Although this is based on his findings within the case study he carried out, Jensen proposes that stock-out costs are also measurable in other systems not covered by his case study.
Inventory Management is regarded to be one of the most important functions of Operations Management. Inventory requires a huge amount of capital, but also influences the delivery of goods and services to customers. However, inventory objectives usually differ or even conflict within a company.
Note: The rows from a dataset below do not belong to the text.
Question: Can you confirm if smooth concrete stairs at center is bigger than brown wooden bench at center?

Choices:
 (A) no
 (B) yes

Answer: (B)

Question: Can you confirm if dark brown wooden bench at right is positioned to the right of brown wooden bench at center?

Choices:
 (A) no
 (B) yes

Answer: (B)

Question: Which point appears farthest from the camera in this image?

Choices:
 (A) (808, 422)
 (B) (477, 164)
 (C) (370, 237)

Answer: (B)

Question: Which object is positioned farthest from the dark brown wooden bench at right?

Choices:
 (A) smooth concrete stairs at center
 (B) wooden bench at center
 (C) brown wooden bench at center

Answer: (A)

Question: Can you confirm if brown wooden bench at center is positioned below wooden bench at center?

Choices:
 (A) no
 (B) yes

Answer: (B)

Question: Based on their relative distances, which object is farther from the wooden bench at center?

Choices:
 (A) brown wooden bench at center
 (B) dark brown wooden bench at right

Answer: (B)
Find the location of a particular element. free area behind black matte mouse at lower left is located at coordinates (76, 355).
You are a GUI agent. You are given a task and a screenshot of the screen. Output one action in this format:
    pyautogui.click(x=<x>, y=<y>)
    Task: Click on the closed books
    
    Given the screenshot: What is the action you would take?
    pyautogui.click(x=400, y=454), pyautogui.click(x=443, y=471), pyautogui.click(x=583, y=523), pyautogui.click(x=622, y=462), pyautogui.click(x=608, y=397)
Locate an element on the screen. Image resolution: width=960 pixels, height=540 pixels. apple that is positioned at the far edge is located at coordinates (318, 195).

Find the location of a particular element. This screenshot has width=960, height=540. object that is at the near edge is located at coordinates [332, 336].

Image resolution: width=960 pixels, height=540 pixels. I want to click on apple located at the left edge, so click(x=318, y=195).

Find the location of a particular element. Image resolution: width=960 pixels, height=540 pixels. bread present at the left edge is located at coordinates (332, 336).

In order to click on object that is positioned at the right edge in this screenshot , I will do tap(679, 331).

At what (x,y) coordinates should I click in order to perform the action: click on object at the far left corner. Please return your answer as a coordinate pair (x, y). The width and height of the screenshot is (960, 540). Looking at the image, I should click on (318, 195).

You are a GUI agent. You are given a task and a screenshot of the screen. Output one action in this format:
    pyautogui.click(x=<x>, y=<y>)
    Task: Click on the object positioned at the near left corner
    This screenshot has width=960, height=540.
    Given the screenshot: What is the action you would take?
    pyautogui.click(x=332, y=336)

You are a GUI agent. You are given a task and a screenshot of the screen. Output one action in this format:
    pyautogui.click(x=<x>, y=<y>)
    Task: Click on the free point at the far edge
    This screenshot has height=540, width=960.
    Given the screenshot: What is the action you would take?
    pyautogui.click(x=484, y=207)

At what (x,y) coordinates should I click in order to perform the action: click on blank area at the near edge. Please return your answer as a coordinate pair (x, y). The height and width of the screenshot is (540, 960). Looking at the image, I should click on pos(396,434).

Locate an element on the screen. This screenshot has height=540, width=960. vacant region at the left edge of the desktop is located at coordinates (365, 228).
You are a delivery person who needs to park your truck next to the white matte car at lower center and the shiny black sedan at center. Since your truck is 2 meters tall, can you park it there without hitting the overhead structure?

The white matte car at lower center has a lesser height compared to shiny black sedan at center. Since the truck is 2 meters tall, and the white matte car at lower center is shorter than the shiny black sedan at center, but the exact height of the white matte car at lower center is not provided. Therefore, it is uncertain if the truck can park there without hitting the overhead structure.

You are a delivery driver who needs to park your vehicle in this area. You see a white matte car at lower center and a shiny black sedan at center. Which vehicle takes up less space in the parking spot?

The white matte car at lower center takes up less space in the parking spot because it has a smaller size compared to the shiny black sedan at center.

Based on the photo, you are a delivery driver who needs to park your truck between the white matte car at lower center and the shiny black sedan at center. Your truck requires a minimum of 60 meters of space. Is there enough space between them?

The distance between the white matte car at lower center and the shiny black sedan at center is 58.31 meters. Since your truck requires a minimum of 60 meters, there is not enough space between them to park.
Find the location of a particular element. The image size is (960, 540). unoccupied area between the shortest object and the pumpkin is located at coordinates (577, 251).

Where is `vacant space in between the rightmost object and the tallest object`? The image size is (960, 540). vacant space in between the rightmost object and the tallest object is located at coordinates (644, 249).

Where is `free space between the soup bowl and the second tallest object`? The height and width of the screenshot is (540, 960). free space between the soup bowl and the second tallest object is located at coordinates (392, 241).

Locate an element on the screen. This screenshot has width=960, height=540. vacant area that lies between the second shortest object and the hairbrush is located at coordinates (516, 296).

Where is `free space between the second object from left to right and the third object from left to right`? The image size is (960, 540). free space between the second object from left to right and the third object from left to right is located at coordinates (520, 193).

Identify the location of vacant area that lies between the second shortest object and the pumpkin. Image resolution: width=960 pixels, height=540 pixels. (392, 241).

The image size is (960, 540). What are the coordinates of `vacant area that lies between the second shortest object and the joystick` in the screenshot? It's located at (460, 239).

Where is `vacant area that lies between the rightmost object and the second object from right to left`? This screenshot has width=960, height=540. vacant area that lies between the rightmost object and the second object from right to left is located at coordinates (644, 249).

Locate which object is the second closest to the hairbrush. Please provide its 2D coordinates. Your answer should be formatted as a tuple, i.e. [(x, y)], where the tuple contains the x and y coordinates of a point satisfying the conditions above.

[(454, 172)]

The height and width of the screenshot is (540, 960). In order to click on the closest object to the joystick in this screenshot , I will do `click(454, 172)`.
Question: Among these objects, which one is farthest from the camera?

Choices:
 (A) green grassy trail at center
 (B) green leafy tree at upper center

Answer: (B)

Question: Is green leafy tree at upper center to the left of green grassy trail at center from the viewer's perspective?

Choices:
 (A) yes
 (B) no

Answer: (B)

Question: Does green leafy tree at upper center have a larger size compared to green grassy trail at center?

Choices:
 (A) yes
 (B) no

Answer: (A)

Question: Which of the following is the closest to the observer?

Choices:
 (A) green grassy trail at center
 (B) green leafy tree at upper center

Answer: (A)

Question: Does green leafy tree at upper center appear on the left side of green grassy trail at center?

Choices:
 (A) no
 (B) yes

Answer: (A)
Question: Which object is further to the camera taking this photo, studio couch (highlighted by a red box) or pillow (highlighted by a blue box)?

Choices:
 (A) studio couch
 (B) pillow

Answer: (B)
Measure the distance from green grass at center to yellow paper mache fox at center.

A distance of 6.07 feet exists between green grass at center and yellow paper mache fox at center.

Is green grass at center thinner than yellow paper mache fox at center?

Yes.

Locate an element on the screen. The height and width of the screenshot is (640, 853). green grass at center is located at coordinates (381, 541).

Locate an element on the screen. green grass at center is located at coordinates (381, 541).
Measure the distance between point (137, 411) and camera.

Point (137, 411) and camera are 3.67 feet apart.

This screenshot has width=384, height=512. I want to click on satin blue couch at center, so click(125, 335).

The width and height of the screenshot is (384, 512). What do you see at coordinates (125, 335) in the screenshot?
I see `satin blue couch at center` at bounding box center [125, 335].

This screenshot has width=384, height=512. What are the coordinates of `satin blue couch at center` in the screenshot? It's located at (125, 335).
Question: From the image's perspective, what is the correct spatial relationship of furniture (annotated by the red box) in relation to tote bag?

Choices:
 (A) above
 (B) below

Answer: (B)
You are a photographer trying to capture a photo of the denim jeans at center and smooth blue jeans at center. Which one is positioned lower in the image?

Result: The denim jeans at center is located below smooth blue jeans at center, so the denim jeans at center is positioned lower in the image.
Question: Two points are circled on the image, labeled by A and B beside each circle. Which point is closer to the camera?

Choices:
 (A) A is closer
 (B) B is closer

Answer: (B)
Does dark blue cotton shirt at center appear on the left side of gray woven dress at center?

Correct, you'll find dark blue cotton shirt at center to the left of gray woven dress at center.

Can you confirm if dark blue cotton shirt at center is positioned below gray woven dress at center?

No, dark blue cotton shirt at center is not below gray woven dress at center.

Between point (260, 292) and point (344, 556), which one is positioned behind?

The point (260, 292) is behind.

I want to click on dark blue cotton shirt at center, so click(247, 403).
The finance function would insist on a low level of inventory in order to conserve capital whereas marketing would postulate a high level of inventories to increase sales
(Schroeder 1993). Conflicting objectives within a company have already been confirmed by Oyert and March (1963). In their research they show that firms are coalitions of participants whose individual goals may and often do conflict.
Gaither and Fraser (1984) confirm these findings. Korhonen and Pirttila (2003) propose a tool called decision rights matrix to facilitate cross-functional decision making processes.
Inventory Management requires crucial decisions to be taken in order to
optimise the inventory level and to ensure high system availability while keeping costs low (Huiskonen 2001). These decisions are concerned with determination of:
(1) The items which should be stored (Lawrenson 1986, Schroeder 1993, Tempelmeier 2005)
(2) The initial or replenishment order quantity (Silver 1981, Lawrenson 1986, Schroeder 1986)
(3) The initial or replenishment order point (Silver 1981, Schroeder 1993) (4) The type of inventory control system (Silver 1981, Schroeder 1993) (5) The point of storage when a number of stores are available (Lawrenson 1986, Klose 2001)
(6) The ownership structure of the stored items (Canaday 2010).
Decision making regarding the points listed above will be applied in Chapter 4.
During the field work it has to be decided e.g. which spare parts should be stored and where.
A large number of Inventory Management models is available in literature. The suitability of such a model depends on the type of demand for the inventory.
Inventory demand is categorised as either independent or dependent demand.
The former is subject to market forces and thus independent of the company’s internal operations. The latter results from the demand for another item,
therefore, it is dependent of the company’s internal production (Schroeder 1993, Heizer and Render 2010).
Schroeder (1993) relates independent demand to a fixed demand pattern combined with random influence, and dependent demand to lumpy, on-off patterns. Spare parts demand is classified as “lumpy” by many authors
(Lawrenson 1986, Watson 1987, Huiskonen 2001, Saccani at al 2007, Guiterrez et al 2008, Teunter and Sani 2009) but spare parts, as well as finished goods, are nevertheless characterised as independent- demand inventories by Schroeder (1993).